Stored data.
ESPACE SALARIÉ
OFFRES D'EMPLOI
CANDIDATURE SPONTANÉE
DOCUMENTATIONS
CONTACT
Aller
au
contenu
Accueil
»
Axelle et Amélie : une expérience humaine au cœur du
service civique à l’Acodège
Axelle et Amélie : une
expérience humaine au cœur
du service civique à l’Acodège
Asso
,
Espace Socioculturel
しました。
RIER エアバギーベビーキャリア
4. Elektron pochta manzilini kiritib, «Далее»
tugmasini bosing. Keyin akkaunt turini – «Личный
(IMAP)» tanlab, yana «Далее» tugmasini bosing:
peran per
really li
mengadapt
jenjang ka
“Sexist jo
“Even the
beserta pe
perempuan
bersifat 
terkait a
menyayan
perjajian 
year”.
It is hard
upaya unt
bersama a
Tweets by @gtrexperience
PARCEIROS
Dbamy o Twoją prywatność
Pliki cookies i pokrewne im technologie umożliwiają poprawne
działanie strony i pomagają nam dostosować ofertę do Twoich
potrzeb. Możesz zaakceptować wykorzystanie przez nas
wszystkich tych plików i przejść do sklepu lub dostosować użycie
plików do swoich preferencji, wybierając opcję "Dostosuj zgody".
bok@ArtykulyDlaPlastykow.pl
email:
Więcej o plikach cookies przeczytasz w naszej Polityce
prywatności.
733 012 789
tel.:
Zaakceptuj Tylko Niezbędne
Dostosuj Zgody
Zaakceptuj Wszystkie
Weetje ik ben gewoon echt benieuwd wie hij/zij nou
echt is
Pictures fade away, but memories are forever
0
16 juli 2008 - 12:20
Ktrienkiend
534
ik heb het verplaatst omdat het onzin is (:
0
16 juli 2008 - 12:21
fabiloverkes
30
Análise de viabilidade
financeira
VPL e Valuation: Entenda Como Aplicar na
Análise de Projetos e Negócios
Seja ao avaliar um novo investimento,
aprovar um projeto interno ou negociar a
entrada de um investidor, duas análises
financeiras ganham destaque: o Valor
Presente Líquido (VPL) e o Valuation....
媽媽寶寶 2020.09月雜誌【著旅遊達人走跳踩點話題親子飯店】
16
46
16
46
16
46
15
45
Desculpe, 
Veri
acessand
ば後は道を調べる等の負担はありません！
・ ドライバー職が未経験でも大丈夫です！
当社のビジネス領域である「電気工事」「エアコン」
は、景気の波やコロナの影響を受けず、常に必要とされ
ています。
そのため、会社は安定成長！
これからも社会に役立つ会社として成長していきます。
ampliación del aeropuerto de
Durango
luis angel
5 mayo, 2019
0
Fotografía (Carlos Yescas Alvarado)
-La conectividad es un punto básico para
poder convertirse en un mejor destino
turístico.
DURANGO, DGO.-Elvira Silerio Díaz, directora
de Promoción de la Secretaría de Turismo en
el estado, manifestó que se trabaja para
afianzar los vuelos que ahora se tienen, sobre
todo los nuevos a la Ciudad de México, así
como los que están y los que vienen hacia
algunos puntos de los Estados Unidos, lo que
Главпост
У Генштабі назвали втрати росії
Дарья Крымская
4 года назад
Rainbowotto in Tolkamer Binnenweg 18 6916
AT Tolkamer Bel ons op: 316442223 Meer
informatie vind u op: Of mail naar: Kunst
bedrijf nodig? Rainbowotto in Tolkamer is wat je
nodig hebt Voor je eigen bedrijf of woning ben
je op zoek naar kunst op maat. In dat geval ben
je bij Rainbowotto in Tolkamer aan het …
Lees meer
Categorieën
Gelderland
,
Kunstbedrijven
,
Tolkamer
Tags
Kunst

Task to complete. Your answer should be one number, the count of lines in the records that contain the string "cookies".

Worked solution. 2